Apropos of Chernick's She Was, She Wasn't (1991) Fraser Ward writes:

Here experience guarantees little: the conventional ground of domesticity, the relation between motherhood and femininity, is itself a complex, ongoing interplay of representations, a continuous process of intermingling. It's not a hybrid but a process of hybridization: in short, it's a mess. And just as well.
-- "Foreign and Familiar Bodies" in Dirt and Domesticity [New York: Whitney Museum of American Art 1992 p.35]

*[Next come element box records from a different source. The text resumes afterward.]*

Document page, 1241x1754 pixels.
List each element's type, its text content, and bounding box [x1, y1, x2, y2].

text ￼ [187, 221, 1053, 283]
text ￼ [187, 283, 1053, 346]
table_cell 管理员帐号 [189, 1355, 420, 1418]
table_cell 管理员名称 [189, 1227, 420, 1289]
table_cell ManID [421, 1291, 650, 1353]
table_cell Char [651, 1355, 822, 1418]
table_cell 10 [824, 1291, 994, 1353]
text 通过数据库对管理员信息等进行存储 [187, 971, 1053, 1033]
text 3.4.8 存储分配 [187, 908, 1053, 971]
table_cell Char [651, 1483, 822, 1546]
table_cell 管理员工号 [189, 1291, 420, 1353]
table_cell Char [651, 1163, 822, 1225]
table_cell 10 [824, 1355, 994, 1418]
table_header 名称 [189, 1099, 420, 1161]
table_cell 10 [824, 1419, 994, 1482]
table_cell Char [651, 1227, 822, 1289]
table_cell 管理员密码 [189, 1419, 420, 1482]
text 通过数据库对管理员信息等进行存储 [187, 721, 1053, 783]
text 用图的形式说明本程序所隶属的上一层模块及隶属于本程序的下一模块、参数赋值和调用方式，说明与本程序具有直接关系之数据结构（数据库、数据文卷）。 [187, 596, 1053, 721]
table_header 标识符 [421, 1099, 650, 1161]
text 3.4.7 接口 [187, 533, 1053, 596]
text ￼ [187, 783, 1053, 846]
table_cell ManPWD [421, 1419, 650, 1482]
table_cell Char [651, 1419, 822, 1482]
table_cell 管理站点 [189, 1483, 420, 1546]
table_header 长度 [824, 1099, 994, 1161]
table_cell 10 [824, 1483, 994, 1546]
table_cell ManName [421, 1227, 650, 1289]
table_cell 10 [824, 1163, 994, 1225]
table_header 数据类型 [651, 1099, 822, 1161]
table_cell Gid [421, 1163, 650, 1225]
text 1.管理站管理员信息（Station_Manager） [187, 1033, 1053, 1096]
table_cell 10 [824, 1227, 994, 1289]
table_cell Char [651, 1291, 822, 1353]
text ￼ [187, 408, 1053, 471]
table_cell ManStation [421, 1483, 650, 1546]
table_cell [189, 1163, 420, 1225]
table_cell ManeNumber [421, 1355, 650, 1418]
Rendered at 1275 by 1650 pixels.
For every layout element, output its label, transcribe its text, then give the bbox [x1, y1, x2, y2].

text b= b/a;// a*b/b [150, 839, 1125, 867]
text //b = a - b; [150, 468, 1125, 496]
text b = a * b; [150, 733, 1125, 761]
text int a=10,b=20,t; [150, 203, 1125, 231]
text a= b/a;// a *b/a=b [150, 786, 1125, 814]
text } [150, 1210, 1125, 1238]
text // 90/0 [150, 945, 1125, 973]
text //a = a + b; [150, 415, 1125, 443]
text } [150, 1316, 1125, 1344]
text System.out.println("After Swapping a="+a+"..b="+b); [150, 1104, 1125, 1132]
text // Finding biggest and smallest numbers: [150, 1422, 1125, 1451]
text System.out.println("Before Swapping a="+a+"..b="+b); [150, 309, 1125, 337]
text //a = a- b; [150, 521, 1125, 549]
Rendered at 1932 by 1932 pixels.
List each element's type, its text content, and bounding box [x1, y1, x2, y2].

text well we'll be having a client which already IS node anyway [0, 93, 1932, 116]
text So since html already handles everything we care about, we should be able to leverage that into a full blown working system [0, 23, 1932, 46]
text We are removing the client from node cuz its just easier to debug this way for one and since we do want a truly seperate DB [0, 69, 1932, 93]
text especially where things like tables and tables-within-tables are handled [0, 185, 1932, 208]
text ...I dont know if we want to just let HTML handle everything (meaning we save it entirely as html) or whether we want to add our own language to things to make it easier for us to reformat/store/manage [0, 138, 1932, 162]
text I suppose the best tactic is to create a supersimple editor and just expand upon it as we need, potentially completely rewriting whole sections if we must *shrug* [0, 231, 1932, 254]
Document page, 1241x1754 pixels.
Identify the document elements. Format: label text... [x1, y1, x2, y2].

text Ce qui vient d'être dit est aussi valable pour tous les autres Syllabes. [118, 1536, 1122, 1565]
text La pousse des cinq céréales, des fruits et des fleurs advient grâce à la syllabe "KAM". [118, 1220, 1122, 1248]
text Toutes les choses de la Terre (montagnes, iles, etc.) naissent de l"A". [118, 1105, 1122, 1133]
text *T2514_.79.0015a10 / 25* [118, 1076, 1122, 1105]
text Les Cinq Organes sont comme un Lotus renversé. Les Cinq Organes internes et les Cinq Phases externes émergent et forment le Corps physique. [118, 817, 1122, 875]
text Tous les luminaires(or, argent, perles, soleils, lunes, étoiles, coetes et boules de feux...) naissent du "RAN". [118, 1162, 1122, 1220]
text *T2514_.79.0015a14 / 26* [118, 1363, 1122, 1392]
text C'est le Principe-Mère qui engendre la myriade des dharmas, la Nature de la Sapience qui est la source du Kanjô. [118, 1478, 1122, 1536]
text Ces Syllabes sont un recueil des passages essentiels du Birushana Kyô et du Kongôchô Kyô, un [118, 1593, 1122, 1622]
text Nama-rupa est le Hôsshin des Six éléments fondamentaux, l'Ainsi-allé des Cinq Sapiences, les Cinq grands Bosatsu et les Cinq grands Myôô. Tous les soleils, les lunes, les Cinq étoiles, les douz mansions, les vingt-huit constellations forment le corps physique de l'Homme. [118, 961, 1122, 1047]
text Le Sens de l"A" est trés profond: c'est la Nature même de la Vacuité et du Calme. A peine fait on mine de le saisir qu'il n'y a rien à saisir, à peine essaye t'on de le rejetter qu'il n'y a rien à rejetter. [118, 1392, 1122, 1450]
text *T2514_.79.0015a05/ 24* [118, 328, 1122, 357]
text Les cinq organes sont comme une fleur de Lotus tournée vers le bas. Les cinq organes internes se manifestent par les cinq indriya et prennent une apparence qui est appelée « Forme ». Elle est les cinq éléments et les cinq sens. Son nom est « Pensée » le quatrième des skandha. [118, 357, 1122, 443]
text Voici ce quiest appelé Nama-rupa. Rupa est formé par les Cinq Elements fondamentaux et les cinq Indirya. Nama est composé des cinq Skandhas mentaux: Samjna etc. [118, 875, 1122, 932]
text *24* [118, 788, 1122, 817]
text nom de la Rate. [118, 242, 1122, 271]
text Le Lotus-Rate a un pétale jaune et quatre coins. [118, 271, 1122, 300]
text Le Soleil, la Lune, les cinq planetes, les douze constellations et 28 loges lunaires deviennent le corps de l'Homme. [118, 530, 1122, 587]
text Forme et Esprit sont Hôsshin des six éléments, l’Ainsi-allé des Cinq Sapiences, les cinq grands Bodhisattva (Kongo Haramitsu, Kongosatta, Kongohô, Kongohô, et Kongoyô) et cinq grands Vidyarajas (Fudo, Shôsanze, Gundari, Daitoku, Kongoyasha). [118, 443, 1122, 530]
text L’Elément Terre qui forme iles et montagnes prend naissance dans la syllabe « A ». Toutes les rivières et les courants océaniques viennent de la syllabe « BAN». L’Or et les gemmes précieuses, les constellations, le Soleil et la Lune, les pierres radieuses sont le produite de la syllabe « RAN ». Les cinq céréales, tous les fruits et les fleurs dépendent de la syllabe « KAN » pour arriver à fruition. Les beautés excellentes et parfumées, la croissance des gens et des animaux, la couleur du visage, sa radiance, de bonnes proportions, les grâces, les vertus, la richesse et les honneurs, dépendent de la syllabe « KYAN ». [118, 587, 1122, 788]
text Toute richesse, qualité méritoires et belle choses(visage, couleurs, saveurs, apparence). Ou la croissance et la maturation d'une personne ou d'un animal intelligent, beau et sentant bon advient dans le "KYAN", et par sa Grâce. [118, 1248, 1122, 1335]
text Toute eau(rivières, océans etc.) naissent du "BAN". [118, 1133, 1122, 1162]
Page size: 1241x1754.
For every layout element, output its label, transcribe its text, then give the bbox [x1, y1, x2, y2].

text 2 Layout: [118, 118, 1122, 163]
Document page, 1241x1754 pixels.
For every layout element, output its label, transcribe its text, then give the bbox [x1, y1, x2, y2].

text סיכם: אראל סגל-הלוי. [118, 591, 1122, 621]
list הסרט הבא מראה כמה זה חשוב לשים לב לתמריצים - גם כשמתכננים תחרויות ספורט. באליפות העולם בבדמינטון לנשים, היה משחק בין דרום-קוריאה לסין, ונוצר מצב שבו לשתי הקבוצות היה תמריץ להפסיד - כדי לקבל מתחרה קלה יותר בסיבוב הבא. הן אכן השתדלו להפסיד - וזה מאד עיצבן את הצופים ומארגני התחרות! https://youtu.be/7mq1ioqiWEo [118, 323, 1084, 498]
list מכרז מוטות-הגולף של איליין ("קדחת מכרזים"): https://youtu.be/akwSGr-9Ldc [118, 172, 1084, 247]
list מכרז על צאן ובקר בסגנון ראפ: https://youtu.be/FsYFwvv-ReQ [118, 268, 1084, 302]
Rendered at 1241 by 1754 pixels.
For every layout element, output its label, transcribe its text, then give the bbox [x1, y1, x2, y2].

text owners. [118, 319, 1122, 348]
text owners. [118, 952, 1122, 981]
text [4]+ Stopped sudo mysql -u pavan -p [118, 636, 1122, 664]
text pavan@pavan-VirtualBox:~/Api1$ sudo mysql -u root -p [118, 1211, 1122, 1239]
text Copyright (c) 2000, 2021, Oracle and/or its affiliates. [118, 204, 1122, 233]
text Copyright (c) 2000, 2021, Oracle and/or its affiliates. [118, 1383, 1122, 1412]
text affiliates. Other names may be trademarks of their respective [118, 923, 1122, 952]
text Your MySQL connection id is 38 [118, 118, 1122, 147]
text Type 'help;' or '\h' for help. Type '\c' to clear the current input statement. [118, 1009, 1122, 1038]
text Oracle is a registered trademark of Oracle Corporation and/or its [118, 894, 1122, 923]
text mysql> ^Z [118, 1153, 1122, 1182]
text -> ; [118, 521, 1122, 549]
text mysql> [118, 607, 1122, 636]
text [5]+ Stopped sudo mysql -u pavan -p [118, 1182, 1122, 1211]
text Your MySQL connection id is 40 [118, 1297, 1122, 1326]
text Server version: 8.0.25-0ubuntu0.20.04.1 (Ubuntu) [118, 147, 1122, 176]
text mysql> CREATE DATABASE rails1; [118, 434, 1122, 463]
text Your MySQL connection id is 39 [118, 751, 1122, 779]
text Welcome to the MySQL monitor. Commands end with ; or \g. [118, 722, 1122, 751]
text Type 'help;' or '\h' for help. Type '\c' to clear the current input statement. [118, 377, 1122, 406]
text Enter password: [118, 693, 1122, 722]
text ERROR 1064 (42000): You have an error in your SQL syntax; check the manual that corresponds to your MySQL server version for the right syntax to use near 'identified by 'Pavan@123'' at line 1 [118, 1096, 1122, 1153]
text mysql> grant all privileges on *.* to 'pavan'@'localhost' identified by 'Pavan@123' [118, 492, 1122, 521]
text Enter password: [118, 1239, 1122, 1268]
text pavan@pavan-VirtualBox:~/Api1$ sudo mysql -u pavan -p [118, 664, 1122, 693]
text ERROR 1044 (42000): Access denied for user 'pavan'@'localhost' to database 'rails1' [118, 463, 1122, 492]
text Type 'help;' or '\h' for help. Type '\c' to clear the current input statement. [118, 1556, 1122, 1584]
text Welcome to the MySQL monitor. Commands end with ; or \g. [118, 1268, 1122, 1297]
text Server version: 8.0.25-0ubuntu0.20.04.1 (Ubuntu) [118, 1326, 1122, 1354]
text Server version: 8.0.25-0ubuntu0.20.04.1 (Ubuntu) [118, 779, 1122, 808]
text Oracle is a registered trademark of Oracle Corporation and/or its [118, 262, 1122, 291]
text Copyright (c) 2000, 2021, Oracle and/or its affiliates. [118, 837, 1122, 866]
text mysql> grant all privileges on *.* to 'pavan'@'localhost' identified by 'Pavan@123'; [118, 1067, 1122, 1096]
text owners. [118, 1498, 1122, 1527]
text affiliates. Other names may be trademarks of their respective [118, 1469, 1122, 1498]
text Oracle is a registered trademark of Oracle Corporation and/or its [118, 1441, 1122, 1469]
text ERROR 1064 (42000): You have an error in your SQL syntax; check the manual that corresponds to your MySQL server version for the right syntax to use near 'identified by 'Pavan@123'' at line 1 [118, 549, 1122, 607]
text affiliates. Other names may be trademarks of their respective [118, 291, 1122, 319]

The clean lines of minimalism seem especially lost within such a life. If the trajectory of Chernick's life and work seems logical within a feminist orientation, might we expect that as she gets older there could be a retirement into the concerns of her youth? Could Chernick's generation of activist artists become so many Agnes Martins, retiring to the desert after the kids are grown to contemplate a thin line of colour on a canvas? It's hard to say, but I think not.